━━━━━ Source document ━━━━━

So, today’s BMC post is a bit of a historical interlude, with a healthy dose of quantum mechanics. Don’t worry, that doesn’t mean this will be a particularly complicated or long post, as the concepts are surprisingly simple.
It’s 1927, do you know where your electrons are?
By the beginning of the 20th century, a number of experiments were beginning to show the confusing and seemingly contradictory quantum nature of matter. In 1900, a huge paradox was facing physicists: the ultraviolet catastrophe. The equipartition theorem (see past BMCs for more info on it) stated that the energy distributed through each degree of freedom. For an electromagnetic wave, these degrees of freedom are the available frequencies. Because the number of modes of vibration in a 3-dimensional cavity is infinite, and each mode carries an amount of energy proportional to the temperature, the power radiated by a cavity at any non-zero temperature should be infinite, as there are infinite degrees of freedom available to the electromagnetic waves in the cavity: We should see ovens blasting deadly x-rays and gamma radiation out of them whenever some poor unsuspecting chef opens it. Clearly, we don’t. This was solved by quantizing the energy of the electromagnetic radiation into discrete packets, also allowing Einstein’s famous solution to the photoelectric effect (he won his Nobel prize for this, not anything relativity related). This was a weird solution, as other experiments clearly show light to behave like a wave, doing wave-y things like diffracting and interfering. It also heralded the idea that ultimately became the even weirder solution to another problem.

━━━━━ Dataset content ━━━━━

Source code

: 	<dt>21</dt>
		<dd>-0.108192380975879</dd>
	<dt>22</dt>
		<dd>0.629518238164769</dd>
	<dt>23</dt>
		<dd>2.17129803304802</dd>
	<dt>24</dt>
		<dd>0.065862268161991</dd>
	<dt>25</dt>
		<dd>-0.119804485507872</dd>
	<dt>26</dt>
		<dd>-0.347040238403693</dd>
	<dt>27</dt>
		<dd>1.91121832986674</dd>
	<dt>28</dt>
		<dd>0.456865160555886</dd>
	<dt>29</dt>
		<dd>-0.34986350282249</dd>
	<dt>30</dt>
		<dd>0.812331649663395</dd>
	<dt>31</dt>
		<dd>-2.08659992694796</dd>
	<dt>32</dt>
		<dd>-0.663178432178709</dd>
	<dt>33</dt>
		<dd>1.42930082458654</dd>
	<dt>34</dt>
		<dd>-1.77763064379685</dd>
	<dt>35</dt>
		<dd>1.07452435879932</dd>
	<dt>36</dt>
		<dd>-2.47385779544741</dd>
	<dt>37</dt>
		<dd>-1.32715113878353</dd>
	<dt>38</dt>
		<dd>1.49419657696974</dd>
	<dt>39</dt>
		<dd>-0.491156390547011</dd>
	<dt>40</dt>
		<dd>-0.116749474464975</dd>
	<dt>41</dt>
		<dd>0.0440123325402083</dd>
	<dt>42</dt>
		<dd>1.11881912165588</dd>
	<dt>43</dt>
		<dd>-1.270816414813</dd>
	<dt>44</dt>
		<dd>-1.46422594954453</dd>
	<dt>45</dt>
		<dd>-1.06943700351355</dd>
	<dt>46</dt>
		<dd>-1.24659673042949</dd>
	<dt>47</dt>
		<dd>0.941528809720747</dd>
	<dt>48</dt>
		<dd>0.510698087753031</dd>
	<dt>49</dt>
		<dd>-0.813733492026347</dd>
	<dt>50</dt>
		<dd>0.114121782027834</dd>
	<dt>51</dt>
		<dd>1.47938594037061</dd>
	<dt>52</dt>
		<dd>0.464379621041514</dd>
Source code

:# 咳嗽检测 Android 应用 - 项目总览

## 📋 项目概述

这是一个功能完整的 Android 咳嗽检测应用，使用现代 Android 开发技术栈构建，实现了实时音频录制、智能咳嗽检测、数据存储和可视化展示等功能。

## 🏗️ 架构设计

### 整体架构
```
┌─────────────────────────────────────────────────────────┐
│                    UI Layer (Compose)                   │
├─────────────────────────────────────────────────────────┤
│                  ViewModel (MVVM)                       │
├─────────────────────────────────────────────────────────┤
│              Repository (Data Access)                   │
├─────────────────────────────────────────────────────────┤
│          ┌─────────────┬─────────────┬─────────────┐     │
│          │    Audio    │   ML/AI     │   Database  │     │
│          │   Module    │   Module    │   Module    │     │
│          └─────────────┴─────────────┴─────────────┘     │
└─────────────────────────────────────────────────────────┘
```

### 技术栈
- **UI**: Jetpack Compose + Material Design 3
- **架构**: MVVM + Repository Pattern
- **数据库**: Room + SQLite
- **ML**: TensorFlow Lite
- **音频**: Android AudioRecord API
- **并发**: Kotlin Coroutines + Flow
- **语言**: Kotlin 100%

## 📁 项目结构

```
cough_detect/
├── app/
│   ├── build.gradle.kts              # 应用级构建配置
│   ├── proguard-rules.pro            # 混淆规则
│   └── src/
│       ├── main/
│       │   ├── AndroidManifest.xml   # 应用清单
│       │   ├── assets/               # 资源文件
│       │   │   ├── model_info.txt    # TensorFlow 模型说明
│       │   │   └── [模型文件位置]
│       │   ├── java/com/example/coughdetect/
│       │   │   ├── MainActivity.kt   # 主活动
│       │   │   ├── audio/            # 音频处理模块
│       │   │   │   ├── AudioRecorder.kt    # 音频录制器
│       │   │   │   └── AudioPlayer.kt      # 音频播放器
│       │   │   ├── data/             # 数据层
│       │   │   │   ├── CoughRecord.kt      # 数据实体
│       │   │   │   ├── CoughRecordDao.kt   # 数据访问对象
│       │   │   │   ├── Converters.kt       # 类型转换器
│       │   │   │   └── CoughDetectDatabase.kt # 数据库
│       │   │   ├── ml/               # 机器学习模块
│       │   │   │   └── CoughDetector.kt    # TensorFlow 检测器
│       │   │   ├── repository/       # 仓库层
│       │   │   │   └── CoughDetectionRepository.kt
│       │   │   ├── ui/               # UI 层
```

━━━━━

• Problems to work on:
(a) Answer these questions about the quantum mechanics post, each on its own line:
(i) In what year were physicists facing the ultraviolet catastrophe?
(ii) What did Einstein win his Nobel prize for?
(iii) Which two wave-like behaviors of light does the post name?
(b) From the quantum mechanics post, rewrite the passage from "So, today’s BMC" to "are surprisingly simple.", and swap "historical interlude" for "brief detour".
(c) List every year or period of time that the quantum mechanics post mentions.

• Outputs in order:
(a)
(i) 1900
(ii) His solution to the photoelectric effect
(iii) Diffracting and interfering

(b)
So, today’s BMC post is a bit of a brief detour, with a healthy dose of quantum mechanics. Don’t worry, that doesn’t mean this will be a particularly complicated or long post, as the concepts are surprisingly simple.

(c)
1927
The beginning of the 20th century
1900